§ Task directions
From the records below, output exactly the lines running from the line containing "X157226000Y-75692000D03*" through the line containing "X154686000Y-90932000D03*", and no others.

§ Pictures with circuit source files
▼▼▼

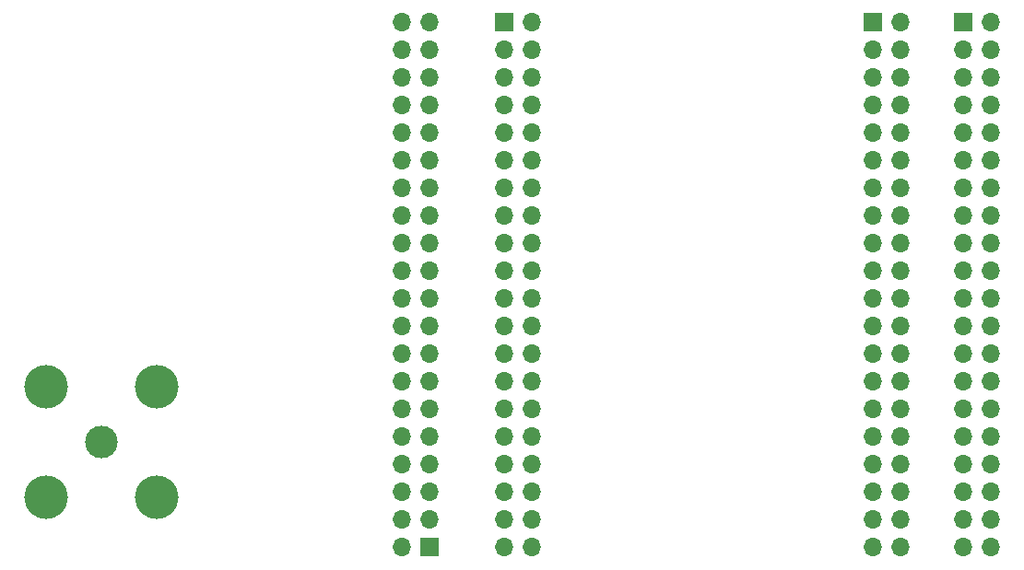
<source format=gbr>
G04 #@! TF.FileFunction,Soldermask,Bot*
%FSLAX46Y46*%
G04 Gerber Fmt 4.6, Leading zero omitted, Abs format (unit mm)*
G04 Created by KiCad (PCBNEW 4.0.7) date 06/19/18 15:52:20*
%MOMM*%
%LPD*%
G01*
G04 APERTURE LIST*
%ADD10C,0.100000*%
%ADD11R,1.700000X1.700000*%
%ADD12O,1.700000X1.700000*%
%ADD13C,3.000000*%
%ADD14C,4.000000*%
G04 APERTURE END LIST*
D10*
D11*
X147828000Y-121412000D03*
D12*
X145288000Y-121412000D03*
X147828000Y-118872000D03*
X145288000Y-118872000D03*
X147828000Y-116332000D03*
X145288000Y-116332000D03*
X147828000Y-113792000D03*
X145288000Y-113792000D03*
X147828000Y-111252000D03*
X145288000Y-111252000D03*
X147828000Y-108712000D03*
X145288000Y-108712000D03*
X147828000Y-106172000D03*
X145288000Y-106172000D03*
X147828000Y-103632000D03*
X145288000Y-103632000D03*
X147828000Y-101092000D03*
X145288000Y-101092000D03*
X147828000Y-98552000D03*
X145288000Y-98552000D03*
X147828000Y-96012000D03*
X145288000Y-96012000D03*
X147828000Y-93472000D03*
X145288000Y-93472000D03*
X147828000Y-90932000D03*
X145288000Y-90932000D03*
X147828000Y-88392000D03*
X145288000Y-88392000D03*
X147828000Y-85852000D03*
X145288000Y-85852000D03*
X147828000Y-83312000D03*
X145288000Y-83312000D03*
X147828000Y-80772000D03*
X145288000Y-80772000D03*
X147828000Y-78232000D03*
X145288000Y-78232000D03*
X147828000Y-75692000D03*
X145288000Y-75692000D03*
X147828000Y-73152000D03*
X145288000Y-73152000D03*
D13*
X117729000Y-111760000D03*
D14*
X122809000Y-116840000D03*
X112649000Y-116840000D03*
X112649000Y-106680000D03*
X122809000Y-106680000D03*
D11*
X196850000Y-73152000D03*
D12*
X199390000Y-73152000D03*
X196850000Y-75692000D03*
X199390000Y-75692000D03*
X196850000Y-78232000D03*
X199390000Y-78232000D03*
X196850000Y-80772000D03*
X199390000Y-80772000D03*
X196850000Y-83312000D03*
X199390000Y-83312000D03*
X196850000Y-85852000D03*
X199390000Y-85852000D03*
X196850000Y-88392000D03*
X199390000Y-88392000D03*
X196850000Y-90932000D03*
X199390000Y-90932000D03*
X196850000Y-93472000D03*
X199390000Y-93472000D03*
X196850000Y-96012000D03*
X199390000Y-96012000D03*
X196850000Y-98552000D03*
X199390000Y-98552000D03*
X196850000Y-101092000D03*
X199390000Y-101092000D03*
X196850000Y-103632000D03*
X199390000Y-103632000D03*
X196850000Y-106172000D03*
X199390000Y-106172000D03*
X196850000Y-108712000D03*
X199390000Y-108712000D03*
X196850000Y-111252000D03*
X199390000Y-111252000D03*
X196850000Y-113792000D03*
X199390000Y-113792000D03*
X196850000Y-116332000D03*
X199390000Y-116332000D03*
X196850000Y-118872000D03*
X199390000Y-118872000D03*
X196850000Y-121412000D03*
X199390000Y-121412000D03*
D11*
X154686000Y-73152000D03*
D12*
X157226000Y-73152000D03*
X154686000Y-75692000D03*
X157226000Y-75692000D03*
X154686000Y-78232000D03*
X157226000Y-78232000D03*
X154686000Y-80772000D03*
X157226000Y-80772000D03*
X154686000Y-83312000D03*
X157226000Y-83312000D03*
X154686000Y-85852000D03*
X157226000Y-85852000D03*
X154686000Y-88392000D03*
X157226000Y-88392000D03*
X154686000Y-90932000D03*
X157226000Y-90932000D03*
X154686000Y-93472000D03*
X157226000Y-93472000D03*
X154686000Y-96012000D03*
X157226000Y-96012000D03*
X154686000Y-98552000D03*
X157226000Y-98552000D03*
X154686000Y-101092000D03*
X157226000Y-101092000D03*
X154686000Y-103632000D03*
X157226000Y-103632000D03*
X154686000Y-106172000D03*
X157226000Y-106172000D03*
X154686000Y-108712000D03*
X157226000Y-108712000D03*
X154686000Y-111252000D03*
X157226000Y-111252000D03*
X154686000Y-113792000D03*
X157226000Y-113792000D03*
X154686000Y-116332000D03*
X157226000Y-116332000D03*
X154686000Y-118872000D03*
X157226000Y-118872000D03*
X154686000Y-121412000D03*
X157226000Y-121412000D03*
D11*
X188595000Y-73152000D03*
D12*
X191135000Y-73152000D03*
X188595000Y-75692000D03*
X191135000Y-75692000D03*
X188595000Y-78232000D03*
X191135000Y-78232000D03*
X188595000Y-80772000D03*
X191135000Y-80772000D03*
X188595000Y-83312000D03*
X191135000Y-83312000D03*
X188595000Y-85852000D03*
X191135000Y-85852000D03*
X188595000Y-88392000D03*
X191135000Y-88392000D03*
X188595000Y-90932000D03*
X191135000Y-90932000D03*
X188595000Y-93472000D03*
X191135000Y-93472000D03*
X188595000Y-96012000D03*
X191135000Y-96012000D03*
X188595000Y-98552000D03*
X191135000Y-98552000D03*
X188595000Y-101092000D03*
X191135000Y-101092000D03*
X188595000Y-103632000D03*
X191135000Y-103632000D03*
X188595000Y-106172000D03*
X191135000Y-106172000D03*
X188595000Y-108712000D03*
X191135000Y-108712000D03*
X188595000Y-111252000D03*
X191135000Y-111252000D03*
X188595000Y-113792000D03*
X191135000Y-113792000D03*
X188595000Y-116332000D03*
X191135000Y-116332000D03*
X188595000Y-118872000D03*
X191135000Y-118872000D03*
X188595000Y-121412000D03*
X191135000Y-121412000D03*
M02*

</source>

▲▲▲

§ Your response
X157226000Y-75692000D03*
X154686000Y-78232000D03*
X157226000Y-78232000D03*
X154686000Y-80772000D03*
X157226000Y-80772000D03*
X154686000Y-83312000D03*
X157226000Y-83312000D03*
X154686000Y-85852000D03*
X157226000Y-85852000D03*
X154686000Y-88392000D03*
X157226000Y-88392000D03*
X154686000Y-90932000D03*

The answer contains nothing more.